■ Task statement ■
Reproduce the text of every entry below verbatim, line by line, preserving the original order.

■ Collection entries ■
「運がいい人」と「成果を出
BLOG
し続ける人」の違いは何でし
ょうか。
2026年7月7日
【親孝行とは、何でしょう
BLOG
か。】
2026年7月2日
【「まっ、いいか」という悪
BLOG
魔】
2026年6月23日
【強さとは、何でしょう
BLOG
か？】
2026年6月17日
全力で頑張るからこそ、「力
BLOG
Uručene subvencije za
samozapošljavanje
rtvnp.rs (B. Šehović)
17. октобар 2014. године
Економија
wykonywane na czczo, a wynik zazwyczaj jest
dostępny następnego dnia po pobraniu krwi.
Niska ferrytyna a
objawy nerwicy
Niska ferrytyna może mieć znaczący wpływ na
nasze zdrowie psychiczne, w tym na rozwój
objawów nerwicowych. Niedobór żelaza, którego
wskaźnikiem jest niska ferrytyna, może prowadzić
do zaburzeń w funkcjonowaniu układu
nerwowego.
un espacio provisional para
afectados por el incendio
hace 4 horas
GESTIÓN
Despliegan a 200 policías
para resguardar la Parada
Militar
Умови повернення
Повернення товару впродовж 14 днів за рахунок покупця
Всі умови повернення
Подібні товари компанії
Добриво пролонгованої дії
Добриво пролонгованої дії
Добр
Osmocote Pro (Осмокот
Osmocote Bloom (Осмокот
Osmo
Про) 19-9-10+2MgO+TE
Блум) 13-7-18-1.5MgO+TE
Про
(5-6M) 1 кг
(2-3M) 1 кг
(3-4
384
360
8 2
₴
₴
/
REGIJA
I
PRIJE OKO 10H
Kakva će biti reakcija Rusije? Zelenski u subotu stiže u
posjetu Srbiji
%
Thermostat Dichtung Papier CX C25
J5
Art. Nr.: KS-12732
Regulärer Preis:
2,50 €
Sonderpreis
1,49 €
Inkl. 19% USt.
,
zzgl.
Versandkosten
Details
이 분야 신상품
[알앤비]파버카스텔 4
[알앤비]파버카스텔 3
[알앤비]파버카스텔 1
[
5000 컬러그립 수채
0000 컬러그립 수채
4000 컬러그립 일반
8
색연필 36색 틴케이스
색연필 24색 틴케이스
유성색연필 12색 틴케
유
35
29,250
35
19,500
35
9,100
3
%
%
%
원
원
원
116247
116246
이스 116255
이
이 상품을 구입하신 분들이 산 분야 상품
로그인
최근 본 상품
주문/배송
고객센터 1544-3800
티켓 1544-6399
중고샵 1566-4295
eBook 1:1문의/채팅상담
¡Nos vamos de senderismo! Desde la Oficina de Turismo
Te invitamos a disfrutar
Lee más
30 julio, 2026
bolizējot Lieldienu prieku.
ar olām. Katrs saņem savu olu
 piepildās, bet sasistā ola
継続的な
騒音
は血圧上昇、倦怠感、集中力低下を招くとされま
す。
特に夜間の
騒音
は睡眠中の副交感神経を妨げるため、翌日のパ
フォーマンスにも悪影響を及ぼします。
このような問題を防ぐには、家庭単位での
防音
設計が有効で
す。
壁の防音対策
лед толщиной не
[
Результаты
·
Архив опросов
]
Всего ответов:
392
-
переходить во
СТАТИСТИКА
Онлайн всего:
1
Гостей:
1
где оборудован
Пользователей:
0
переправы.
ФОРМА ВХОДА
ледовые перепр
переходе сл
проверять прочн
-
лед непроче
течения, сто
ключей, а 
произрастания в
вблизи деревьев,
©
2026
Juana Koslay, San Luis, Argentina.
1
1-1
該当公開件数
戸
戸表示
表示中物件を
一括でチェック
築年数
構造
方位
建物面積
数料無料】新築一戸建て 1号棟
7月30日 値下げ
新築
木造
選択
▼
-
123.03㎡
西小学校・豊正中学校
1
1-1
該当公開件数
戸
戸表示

■ Finished exercise ■
「運がいい人」と「成果を出
BLOG
し続ける人」の違いは何でし
ょうか。
2026年7月7日
【親孝行とは、何でしょう
BLOG
か。】
2026年7月2日
【「まっ、いいか」という悪
BLOG
魔】
2026年6月23日
【強さとは、何でしょう
BLOG
か？】
2026年6月17日
全力で頑張るからこそ、「力
BLOG
Uručene subvencije za
samozapošljavanje
rtvnp.rs (B. Šehović)
17. октобар 2014. године
Економија
wykonywane na czczo, a wynik zazwyczaj jest
dostępny następnego dnia po pobraniu krwi.
Niska ferrytyna a
objawy nerwicy
Niska ferrytyna może mieć znaczący wpływ na
nasze zdrowie psychiczne, w tym na rozwój
objawów nerwicowych. Niedobór żelaza, którego
wskaźnikiem jest niska ferrytyna, może prowadzić
do zaburzeń w funkcjonowaniu układu
nerwowego.
un espacio provisional para
afectados por el incendio
hace 4 horas
GESTIÓN
Despliegan a 200 policías
para resguardar la Parada
Militar
Умови повернення
Повернення товару впродовж 14 днів за рахунок покупця
Всі умови повернення
Подібні товари компанії
Добриво пролонгованої дії
Добриво пролонгованої дії
Добр
Osmocote Pro (Осмокот
Osmocote Bloom (Осмокот
Osmo
Про) 19-9-10+2MgO+TE
Блум) 13-7-18-1.5MgO+TE
Про
(5-6M) 1 кг
(2-3M) 1 кг
(3-4
384
360
8 2
₴
₴
/
REGIJA
I
PRIJE OKO 10H
Kakva će biti reakcija Rusije? Zelenski u subotu stiže u
posjetu Srbiji
%
Thermostat Dichtung Papier CX C25
J5
Art. Nr.: KS-12732
Regulärer Preis:
2,50 €
Sonderpreis
1,49 €
Inkl. 19% USt.
,
zzgl.
Versandkosten
Details
이 분야 신상품
[알앤비]파버카스텔 4
[알앤비]파버카스텔 3
[알앤비]파버카스텔 1
[
5000 컬러그립 수채
0000 컬러그립 수채
4000 컬러그립 일반
8
색연필 36색 틴케이스
색연필 24색 틴케이스
유성색연필 12색 틴케
유
35
29,250
35
19,500
35
9,100
3
%
%
%
원
원
원
116247
116246
이스 116255
이
이 상품을 구입하신 분들이 산 분야 상품
로그인
최근 본 상품
주문/배송
고객센터 1544-3800
티켓 1544-6399
중고샵 1566-4295
eBook 1:1문의/채팅상담
¡Nos vamos de senderismo! Desde la Oficina de Turismo
Te invitamos a disfrutar
Lee más
30 julio, 2026
bolizējot Lieldienu prieku.
ar olām. Katrs saņem savu olu
 piepildās, bet sasistā ola
継続的な
騒音
は血圧上昇、倦怠感、集中力低下を招くとされま
す。
特に夜間の
騒音
は睡眠中の副交感神経を妨げるため、翌日のパ
フォーマンスにも悪影響を及ぼします。
このような問題を防ぐには、家庭単位での
防音
設計が有効で
す。
壁の防音対策
лед толщиной не
[
Результаты
·
Архив опросов
]
Всего ответов:
392
-
переходить во
СТАТИСТИКА
Онлайн всего:
1
Гостей:
1
где оборудован
Пользователей:
0
переправы.
ФОРМА ВХОДА
ледовые перепр
переходе сл
проверять прочн
-
лед непроче
течения, сто
ключей, а 
произрастания в
вблизи деревьев,
©
2026
Juana Koslay, San Luis, Argentina.
1
1-1
該当公開件数
戸
戸表示
表示中物件を
一括でチェック
築年数
構造
方位
建物面積
数料無料】新築一戸建て 1号棟
7月30日 値下げ
新築
木造
選択
▼
-
123.03㎡
西小学校・豊正中学校
1
1-1
該当公開件数
戸
戸表示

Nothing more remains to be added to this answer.